- Requirement -
Once you find the line with "M1070 625 1081 572" in the entries below, return exactly every line from it through the line with "M811 1046 1018 1044V1006".
Exercise data Block Start
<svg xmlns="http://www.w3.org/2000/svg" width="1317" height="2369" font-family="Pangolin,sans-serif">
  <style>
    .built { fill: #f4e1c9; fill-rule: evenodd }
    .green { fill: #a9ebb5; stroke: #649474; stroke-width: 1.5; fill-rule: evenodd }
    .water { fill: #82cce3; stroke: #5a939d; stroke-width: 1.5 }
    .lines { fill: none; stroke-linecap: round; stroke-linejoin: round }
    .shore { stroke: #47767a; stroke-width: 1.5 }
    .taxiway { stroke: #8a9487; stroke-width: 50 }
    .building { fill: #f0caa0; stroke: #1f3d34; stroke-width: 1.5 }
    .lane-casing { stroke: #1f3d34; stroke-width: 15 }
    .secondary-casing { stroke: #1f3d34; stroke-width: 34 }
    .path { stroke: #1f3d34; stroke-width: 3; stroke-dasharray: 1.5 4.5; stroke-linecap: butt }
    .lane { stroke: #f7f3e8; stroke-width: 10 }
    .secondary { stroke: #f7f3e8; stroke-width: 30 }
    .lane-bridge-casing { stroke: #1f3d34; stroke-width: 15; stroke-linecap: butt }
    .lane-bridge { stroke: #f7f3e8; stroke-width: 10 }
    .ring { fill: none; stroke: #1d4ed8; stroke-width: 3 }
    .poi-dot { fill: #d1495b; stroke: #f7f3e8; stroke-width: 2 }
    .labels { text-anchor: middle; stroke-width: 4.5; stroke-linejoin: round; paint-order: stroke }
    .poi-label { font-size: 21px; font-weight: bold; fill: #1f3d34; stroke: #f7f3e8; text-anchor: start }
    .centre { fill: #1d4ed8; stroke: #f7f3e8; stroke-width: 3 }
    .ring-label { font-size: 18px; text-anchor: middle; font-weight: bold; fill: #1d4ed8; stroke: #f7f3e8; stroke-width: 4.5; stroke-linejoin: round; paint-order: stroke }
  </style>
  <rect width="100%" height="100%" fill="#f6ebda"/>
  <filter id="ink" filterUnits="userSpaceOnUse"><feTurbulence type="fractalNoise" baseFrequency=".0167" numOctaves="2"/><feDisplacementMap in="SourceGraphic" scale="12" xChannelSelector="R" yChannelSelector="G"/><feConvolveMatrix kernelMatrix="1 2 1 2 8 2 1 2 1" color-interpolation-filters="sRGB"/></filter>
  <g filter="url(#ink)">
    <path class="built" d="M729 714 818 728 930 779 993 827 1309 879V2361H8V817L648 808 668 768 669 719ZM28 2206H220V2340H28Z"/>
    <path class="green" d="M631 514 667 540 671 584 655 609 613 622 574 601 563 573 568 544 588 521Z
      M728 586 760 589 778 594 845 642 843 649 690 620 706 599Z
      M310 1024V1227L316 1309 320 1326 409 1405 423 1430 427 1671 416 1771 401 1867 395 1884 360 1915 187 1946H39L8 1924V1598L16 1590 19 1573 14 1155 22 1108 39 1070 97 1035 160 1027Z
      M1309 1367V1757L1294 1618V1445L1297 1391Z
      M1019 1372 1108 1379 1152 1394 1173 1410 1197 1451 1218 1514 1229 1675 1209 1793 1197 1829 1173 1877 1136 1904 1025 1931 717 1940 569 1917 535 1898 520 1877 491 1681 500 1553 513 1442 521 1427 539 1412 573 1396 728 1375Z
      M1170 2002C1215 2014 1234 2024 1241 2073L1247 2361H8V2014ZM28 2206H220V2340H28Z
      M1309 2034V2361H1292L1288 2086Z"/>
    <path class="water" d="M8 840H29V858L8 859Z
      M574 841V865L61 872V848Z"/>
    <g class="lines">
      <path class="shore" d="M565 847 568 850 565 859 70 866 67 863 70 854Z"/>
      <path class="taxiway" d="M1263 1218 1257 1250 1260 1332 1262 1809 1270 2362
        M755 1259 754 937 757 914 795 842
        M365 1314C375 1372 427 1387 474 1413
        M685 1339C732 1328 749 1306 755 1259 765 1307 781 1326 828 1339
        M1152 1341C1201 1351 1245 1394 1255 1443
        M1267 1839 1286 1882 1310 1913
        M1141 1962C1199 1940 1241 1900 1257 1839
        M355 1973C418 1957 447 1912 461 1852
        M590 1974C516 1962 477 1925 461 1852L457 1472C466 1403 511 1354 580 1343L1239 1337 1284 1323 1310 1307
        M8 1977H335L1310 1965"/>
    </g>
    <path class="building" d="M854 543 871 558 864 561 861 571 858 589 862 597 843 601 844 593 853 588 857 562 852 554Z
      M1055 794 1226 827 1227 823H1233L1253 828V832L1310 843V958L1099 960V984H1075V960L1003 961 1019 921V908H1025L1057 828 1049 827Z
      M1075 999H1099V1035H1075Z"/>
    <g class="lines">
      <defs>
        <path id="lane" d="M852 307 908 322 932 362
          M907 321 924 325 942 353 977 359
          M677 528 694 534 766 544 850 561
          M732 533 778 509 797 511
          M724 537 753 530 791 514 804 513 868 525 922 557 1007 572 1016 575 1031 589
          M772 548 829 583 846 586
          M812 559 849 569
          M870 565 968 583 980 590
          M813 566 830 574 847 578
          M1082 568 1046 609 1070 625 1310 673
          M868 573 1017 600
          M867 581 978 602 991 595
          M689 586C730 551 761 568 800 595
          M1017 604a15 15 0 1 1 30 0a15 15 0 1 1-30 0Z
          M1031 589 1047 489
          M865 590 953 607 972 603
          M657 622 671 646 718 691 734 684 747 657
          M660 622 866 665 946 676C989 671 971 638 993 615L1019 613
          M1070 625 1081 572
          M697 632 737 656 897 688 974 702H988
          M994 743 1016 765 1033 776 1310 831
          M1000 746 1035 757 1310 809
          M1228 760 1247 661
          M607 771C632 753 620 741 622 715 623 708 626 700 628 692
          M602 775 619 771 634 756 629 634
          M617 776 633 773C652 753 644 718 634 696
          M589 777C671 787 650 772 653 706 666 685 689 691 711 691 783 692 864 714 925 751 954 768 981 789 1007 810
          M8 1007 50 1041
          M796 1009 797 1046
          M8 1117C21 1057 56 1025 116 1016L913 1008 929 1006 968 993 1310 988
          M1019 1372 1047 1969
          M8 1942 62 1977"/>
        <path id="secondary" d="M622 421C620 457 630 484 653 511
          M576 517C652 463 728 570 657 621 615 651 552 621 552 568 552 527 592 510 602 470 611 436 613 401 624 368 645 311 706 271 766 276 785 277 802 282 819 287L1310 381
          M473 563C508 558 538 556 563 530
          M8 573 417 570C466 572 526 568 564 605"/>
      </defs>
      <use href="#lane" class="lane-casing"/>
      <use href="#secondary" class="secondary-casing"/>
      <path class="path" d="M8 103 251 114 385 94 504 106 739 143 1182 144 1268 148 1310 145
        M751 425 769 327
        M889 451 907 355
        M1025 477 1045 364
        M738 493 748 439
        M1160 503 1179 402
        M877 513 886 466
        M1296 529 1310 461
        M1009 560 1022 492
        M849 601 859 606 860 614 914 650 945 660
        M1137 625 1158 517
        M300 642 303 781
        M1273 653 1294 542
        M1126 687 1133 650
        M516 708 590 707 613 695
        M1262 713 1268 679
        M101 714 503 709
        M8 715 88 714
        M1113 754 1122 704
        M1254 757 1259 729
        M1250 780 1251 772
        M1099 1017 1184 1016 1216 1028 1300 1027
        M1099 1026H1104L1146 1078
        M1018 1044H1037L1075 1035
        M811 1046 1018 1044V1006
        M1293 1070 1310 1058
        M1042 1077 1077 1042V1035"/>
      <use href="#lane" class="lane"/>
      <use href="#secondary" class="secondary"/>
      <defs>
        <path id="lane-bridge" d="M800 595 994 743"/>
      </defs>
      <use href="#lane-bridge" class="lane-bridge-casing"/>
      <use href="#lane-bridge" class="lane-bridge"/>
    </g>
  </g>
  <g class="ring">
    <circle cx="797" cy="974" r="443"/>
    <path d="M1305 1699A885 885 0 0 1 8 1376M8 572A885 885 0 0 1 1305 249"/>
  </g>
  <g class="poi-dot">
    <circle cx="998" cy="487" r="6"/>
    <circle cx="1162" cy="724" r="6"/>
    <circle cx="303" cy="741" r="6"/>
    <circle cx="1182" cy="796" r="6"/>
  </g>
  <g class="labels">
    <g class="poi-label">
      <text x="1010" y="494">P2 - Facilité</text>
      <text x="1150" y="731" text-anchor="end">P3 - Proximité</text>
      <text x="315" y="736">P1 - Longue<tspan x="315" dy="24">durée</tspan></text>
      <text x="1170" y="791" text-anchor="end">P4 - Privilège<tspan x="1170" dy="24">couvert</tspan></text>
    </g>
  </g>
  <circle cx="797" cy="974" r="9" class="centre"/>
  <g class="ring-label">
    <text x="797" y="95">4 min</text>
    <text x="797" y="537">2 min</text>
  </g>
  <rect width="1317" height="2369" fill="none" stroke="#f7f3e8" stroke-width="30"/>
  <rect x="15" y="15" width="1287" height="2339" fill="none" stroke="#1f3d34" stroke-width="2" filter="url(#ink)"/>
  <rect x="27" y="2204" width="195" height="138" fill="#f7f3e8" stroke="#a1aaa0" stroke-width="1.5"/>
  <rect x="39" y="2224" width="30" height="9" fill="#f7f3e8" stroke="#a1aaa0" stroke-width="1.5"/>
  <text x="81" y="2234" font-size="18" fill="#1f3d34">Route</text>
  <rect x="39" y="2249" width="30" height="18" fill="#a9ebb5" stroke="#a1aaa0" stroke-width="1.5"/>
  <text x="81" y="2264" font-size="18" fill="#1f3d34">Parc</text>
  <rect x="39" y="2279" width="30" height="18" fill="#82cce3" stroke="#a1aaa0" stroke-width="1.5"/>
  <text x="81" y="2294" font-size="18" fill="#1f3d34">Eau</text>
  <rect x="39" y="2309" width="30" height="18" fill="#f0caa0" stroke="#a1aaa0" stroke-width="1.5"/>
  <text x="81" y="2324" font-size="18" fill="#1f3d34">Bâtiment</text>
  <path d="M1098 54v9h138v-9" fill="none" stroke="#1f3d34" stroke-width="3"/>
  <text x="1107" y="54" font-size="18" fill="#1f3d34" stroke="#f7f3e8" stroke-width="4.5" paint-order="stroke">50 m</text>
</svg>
Exercise data Block End
- Your response -
          M1070 625 1081 572
          M697 632 737 656 897 688 974 702H988
          M994 743 1016 765 1033 776 1310 831
          M1000 746 1035 757 1310 809
          M1228 760 1247 661
          M607 771C632 753 620 741 622 715 623 708 626 700 628 692
          M602 775 619 771 634 756 629 634
          M617 776 633 773C652 753 644 718 634 696
          M589 777C671 787 650 772 653 706 666 685 689 691 711 691 783 692 864 714 925 751 954 768 981 789 1007 810
          M8 1007 50 1041
          M796 1009 797 1046
          M8 1117C21 1057 56 1025 116 1016L913 1008 929 1006 968 993 1310 988
          M1019 1372 1047 1969
          M8 1942 62 1977"/>
        <path id="secondary" d="M622 421C620 457 630 484 653 511
          M576 517C652 463 728 570 657 621 615 651 552 621 552 568 552 527 592 510 602 470 611 436 613 401 624 368 645 311 706 271 766 276 785 277 802 282 819 287L1310 381
          M473 563C508 558 538 556 563 530
          M8 573 417 570C466 572 526 568 564 605"/>
      </defs>
      <use href="#lane" class="lane-casing"/>
      <use href="#secondary" class="secondary-casing"/>
      <path class="path" d="M8 103 251 114 385 94 504 106 739 143 1182 144 1268 148 1310 145
        M751 425 769 327
        M889 451 907 355
        M1025 477 1045 364
        M738 493 748 439
        M1160 503 1179 402
        M877 513 886 466
        M1296 529 1310 461
        M1009 560 1022 492
        M849 601 859 606 860 614 914 650 945 660
        M1137 625 1158 517
        M300 642 303 781
        M1273 653 1294 542
        M1126 687 1133 650
        M516 708 590 707 613 695
        M1262 713 1268 679
        M101 714 503 709
        M8 715 88 714
        M1113 754 1122 704
        M1254 757 1259 729
        M1250 780 1251 772
        M1099 1017 1184 1016 1216 1028 1300 1027
        M1099 1026H1104L1146 1078
        M1018 1044H1037L1075 1035
        M811 1046 1018 1044V1006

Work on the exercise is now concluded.